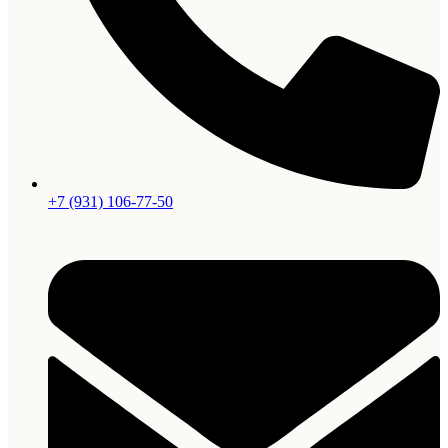
+7 (931) 106-77-50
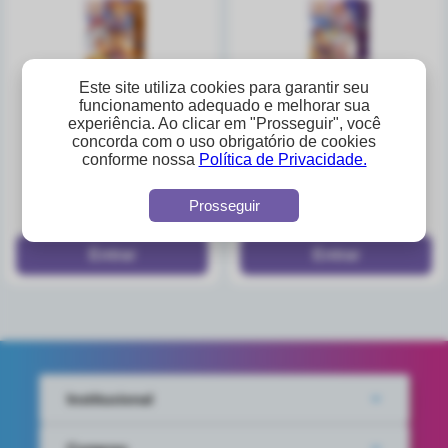
Este site utiliza cookies para garantir seu
funcionamento adequado e melhorar sua
experiência. Ao clicar em "Prosseguir", você
concorda com o uso obrigatório de cookies
suco patrulha canina
suco patrulha canina
conforme nossa
Política de Privacidade.
misto pera e laranja
misto pera e uva 180ml
180ml
A partir de
A partir de
Prosseguir
R$3,25
R$3,25
Institucional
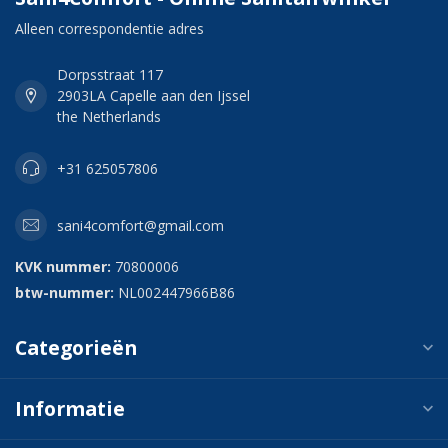
Alleen correspondentie adres
Dorpsstraat 117
2903LA Capelle aan den Ijssel
the Netherlands
+31 625057806
sani4comfort@gmail.com
KVK nummer:
70800006
btw-nummer:
NL002447966B86
Categorieën
Informatie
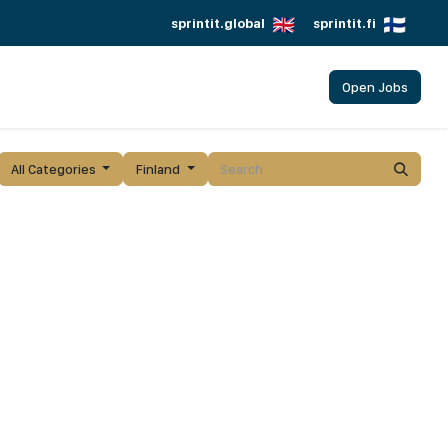
sprintit.global
sprintit.fi
Open Jobs
All Categories
Finland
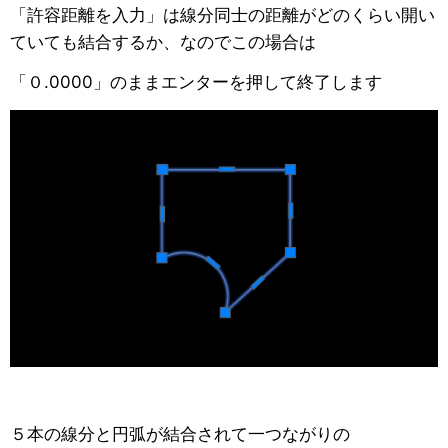
「許容距離を入力」は線分同士の距離がどのくらい開い
ていても結合するか、なのでこの場合は
「０.0000」のままエンターを押して終了します
５本の線分と円弧が結合されて一つながりの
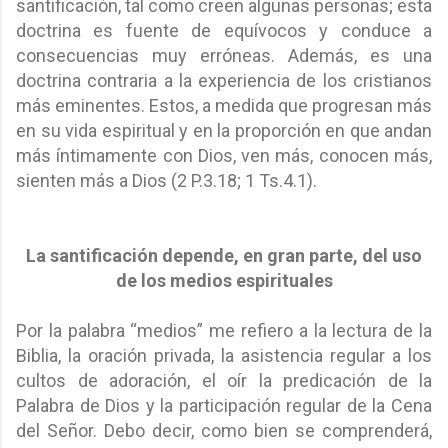
santificación, tal como creen algunas personas; esta
doctrina es fuente de equívocos y conduce a
consecuencias muy erróneas. Además, es una
doctrina contraria a la experiencia de los cristianos
más eminentes. Estos, a medida que progresan más
en su vida espiritual y en la proporción en que andan
más íntimamente con Dios, ven más, conocen más,
sienten más a Dios (2 P.3.18; 1 Ts.4.1).
La santificación depende, en gran parte, del uso
de los medios espirituales
Por la palabra “medios” me refiero a la lectura de la
Biblia, la oración privada, la asistencia regular a los
cultos de adoración, el oír la predicación de la
Palabra de Dios y la participación regular de la Cena
del Señor. Debo decir, como bien se comprenderá,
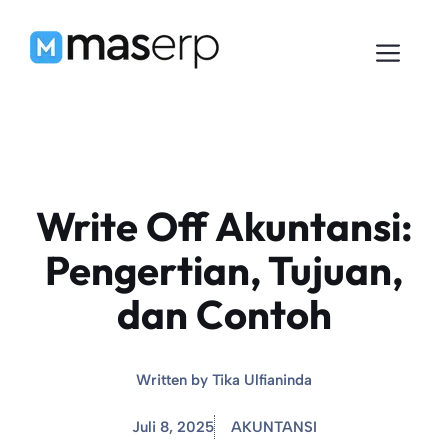
Langsung
ke
Men
isi
Write Off Akuntansi:
Pengertian, Tujuan,
dan Contoh
Written by
Tika Ulfianinda
Juli 8, 2025
AKUNTANSI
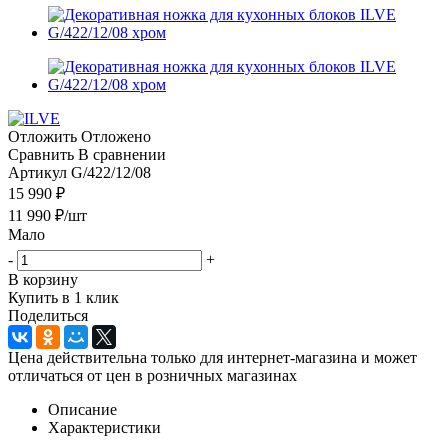
Отложить
Отложено
Сравнить
В сравнении
Артикул
G/422/12/08
15 990 ₽
11 990
₽
/шт
Мало
-
+
В корзину
Купить в 1 клик
Поделиться
Цена действительна только для интернет-магазина и может
отличаться от цен в розничных магазинах
Описание
Характеристики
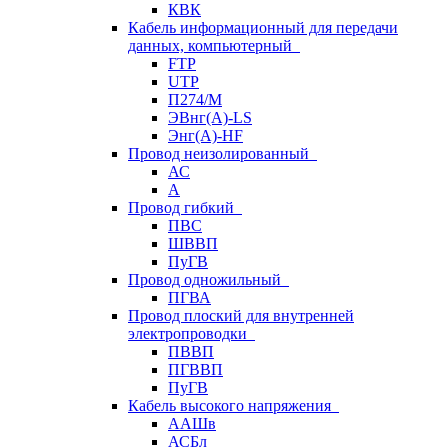
КВК
Кабель информационный для передачи
данных, компьютерный
FTP
UTP
П274/М
ЭВнг(А)-LS
Энг(А)-HF
Провод неизолированный
АС
А
Провод гибкий
ПВС
ШВВП
ПуГВ
Провод одножильный
ПГВА
Провод плоский для внутренней
электропроводки
ПВВП
ПГВВП
ПуГВ
Кабель высокого напряжения
ААШв
АСБл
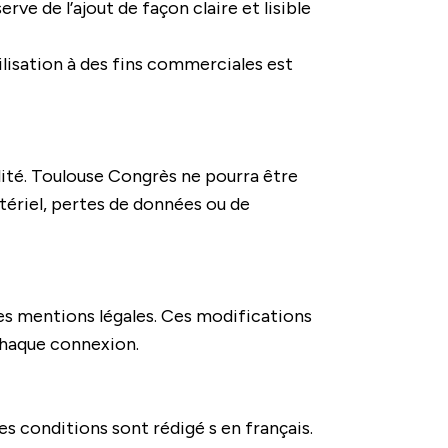
ve de l’ajout de façon claire et lisible
tilisation à des fins commerciales est
lité. Toulouse Congrès ne pourra être
ériel, pertes de données ou de
tes mentions légales. Ces modifications
chaque connexion.
s conditions sont rédigé s en français.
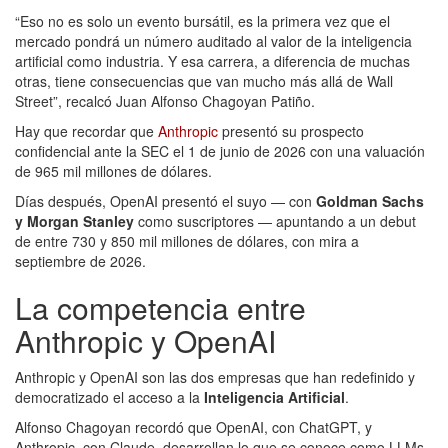
“Eso no es solo un evento bursátil, es la primera vez que el
mercado pondrá un número auditado al valor de la inteligencia
artificial como industria. Y esa carrera, a diferencia de muchas
otras, tiene consecuencias que van mucho más allá de Wall
Street”, recalcó Juan Alfonso Chagoyan Patiño.
Hay que recordar que
Anthropic
presentó su prospecto
confidencial ante la SEC el 1 de junio de 2026 con una valuación
de 965 mil millones de dólares.
Días después, OpenAI presentó el suyo — con
Goldman Sachs
y Morgan Stanley
como suscriptores — apuntando a un debut
de entre 730 y 850 mil millones de dólares, con mira a
septiembre de 2026.
La competencia entre
Anthropic y OpenAI
Anthropic y OpenAI son las dos empresas que han redefinido y
democratizado el acceso a la
Inteligencia Artificial
.
Alfonso Chagoyan recordó que OpenAI, con ChatGPT, y
Anthropic, con Claude, desarrollan lo que se conoce como LLMs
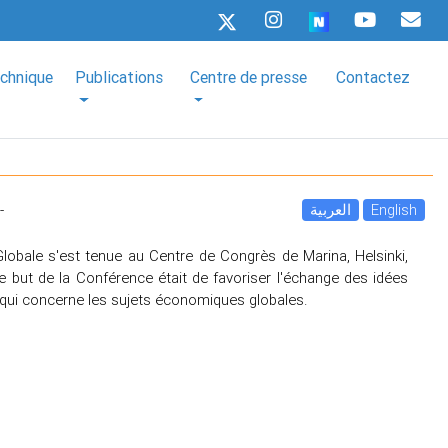
echnique
Publications
Centre de presse
Contactez
-
العربية
English
obale s'est tenue au Centre de Congrès de Marina, Helsinki,
e but de la Conférence était de favoriser l'échange des idées
e qui concerne les sujets économiques globales.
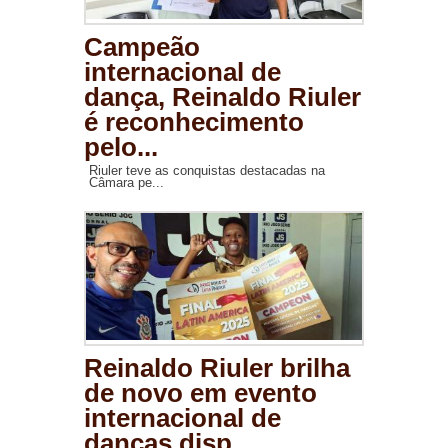
Campeão
internacional de
dança, Reinaldo Riuler
é reconhecimento
pelo...
Riuler teve as conquistas destacadas na
Câmara pe...
Reinaldo Riuler brilha
de novo em evento
internacional de
danças disp...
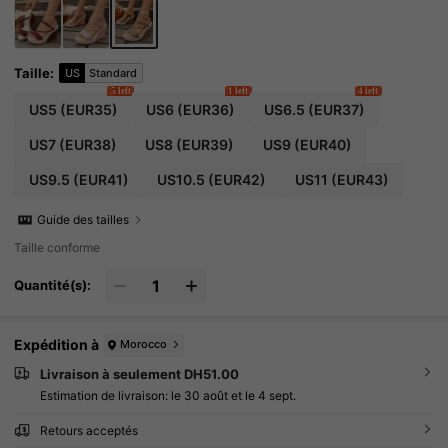
Taille
:
US
Standard
5 left
1 left
4 left
US5
(EUR35)
US6
(EUR36)
US6.5
(EUR37)
US7
(EUR38)
US8
(EUR39)
US9
(EUR40)
US9.5
(EUR41)
US10.5
(EUR42)
US11
(EUR43)
Guide des tailles
Taille conforme
Quantité(s):
Expédition à
Morocco
Livraison à seulement DH51.00
Estimation de livraison:
le 30 août et le 4 sept.
Retours acceptés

Exercise goal> The entries above need an exact copy without their pictures.

Result of the exercise>
+7 (931) 106-77-50
Este site utiliza cookies para garantir seu
funcionamento adequado e melhorar sua
experiência. Ao clicar em "Prosseguir", você
concorda com o uso obrigatório de cookies
suco patrulha canina
suco patrulha canina
conforme nossa
Política de Privacidade.
misto pera e laranja
misto pera e uva 180ml
180ml
A partir de
A partir de
Prosseguir
R$3,25
R$3,25
Institucional
Alleen correspondentie adres
Dorpsstraat 117
2903LA Capelle aan den Ijssel
the Netherlands
+31 625057806
sani4comfort@gmail.com
KVK nummer:
70800006
btw-nummer:
NL002447966B86
Categorieën
Informatie
sprintit.global
sprintit.fi
Open Jobs
All Categories
Finland
「許容距離を入力」は線分同士の距離がどのくらい開い
ていても結合するか、なのでこの場合は
「０.0000」のままエンターを押して終了します
５本の線分と円弧が結合されて一つながりの
santificación, tal como creen algunas personas; esta
doctrina es fuente de equívocos y conduce a
consecuencias muy erróneas. Además, es una
doctrina contraria a la experiencia de los cristianos
más eminentes. Estos, a medida que progresan más
en su vida espiritual y en la proporción en que andan
más íntimamente con Dios, ven más, conocen más,
sienten más a Dios (2 P.3.18; 1 Ts.4.1).
La santificación depende, en gran parte, del uso
de los medios espirituales
Por la palabra “medios” me refiero a la lectura de la
Biblia, la oración privada, la asistencia regular a los
cultos de adoración, el oír la predicación de la
Palabra de Dios y la participación regular de la Cena
del Señor. Debo decir, como bien se comprenderá,
Langsung
ke
Men
isi
Write Off Akuntansi:
Pengertian, Tujuan,
dan Contoh
Written by
Tika Ulfianinda
Juli 8, 2025
AKUNTANSI
Отложить
Отложено
Сравнить
В сравнении
Артикул
G/422/12/08
15 990 ₽
11 990
₽
/шт
Мало
-
+
В корзину
Купить в 1 клик
Поделиться
Цена действительна только для интернет-магазина и может
отличаться от цен в розничных магазинах
Описание
Характеристики
КВК
Кабель информационный для передачи
данных, компьютерный
FTP
UTP
П274/М
ЭВнг(А)-LS
Энг(А)-HF
Провод неизолированный
АС
А
Провод гибкий
ПВС
ШВВП
ПуГВ
Провод одножильный
ПГВА
Провод плоский для внутренней
электропроводки
ПВВП
ПГВВП
ПуГВ
Кабель высокого напряжения
ААШв
АСБл
ve de l’ajout de façon claire et lisible
tilisation à des fins commerciales est
lité. Toulouse Congrès ne pourra être
ériel, pertes de données ou de
tes mentions légales. Ces modifications
chaque connexion.
s conditions sont rédigé s en français.
“Eso no es solo un evento bursátil, es la primera vez que el
mercado pondrá un número auditado al valor de la inteligencia
artificial como industria. Y esa carrera, a diferencia de muchas
otras, tiene consecuencias que van mucho más allá de Wall
Street”, recalcó Juan Alfonso Chagoyan Patiño.
Hay que recordar que
Anthropic
presentó su prospecto
confidencial ante la SEC el 1 de junio de 2026 con una valuación
de 965 mil millones de dólares.
Días después, OpenAI presentó el suyo — con
Goldman Sachs
y Morgan Stanley
como suscriptores — apuntando a un debut
de entre 730 y 850 mil millones de dólares, con mira a
septiembre de 2026.
La competencia entre
Anthropic y OpenAI
Anthropic y OpenAI son las dos empresas que han redefinido y
democratizado el acceso a la
Inteligencia Artificial
.
Alfonso Chagoyan recordó que OpenAI, con ChatGPT, y
Anthropic, con Claude, desarrollan lo que se conoce como LLMs
echnique
Publications
Centre de presse
Contactez
-
العربية
English
obale s'est tenue au Centre de Congrès de Marina, Helsinki,
e but de la Conférence était de favoriser l'échange des idées
e qui concerne les sujets économiques globales.
Campeão
internacional de
dança, Reinaldo Riuler
é reconhecimento
pelo...
Riuler teve as conquistas destacadas na
Câmara pe...
Reinaldo Riuler brilha
de novo em evento
internacional de
danças disp...
Taille
:
US
Standard
5 left
1 left
4 left
US5
(EUR35)
US6
(EUR36)
US6.5
(EUR37)
US7
(EUR38)
US8
(EUR39)
US9
(EUR40)
US9.5
(EUR41)
US10.5
(EUR42)
US11
(EUR43)
Guide des tailles
Taille conforme
Quantité(s):
Expédition à
Morocco
Livraison à seulement DH51.00
Estimation de livraison:
le 30 août et le 4 sept.
Retours acceptés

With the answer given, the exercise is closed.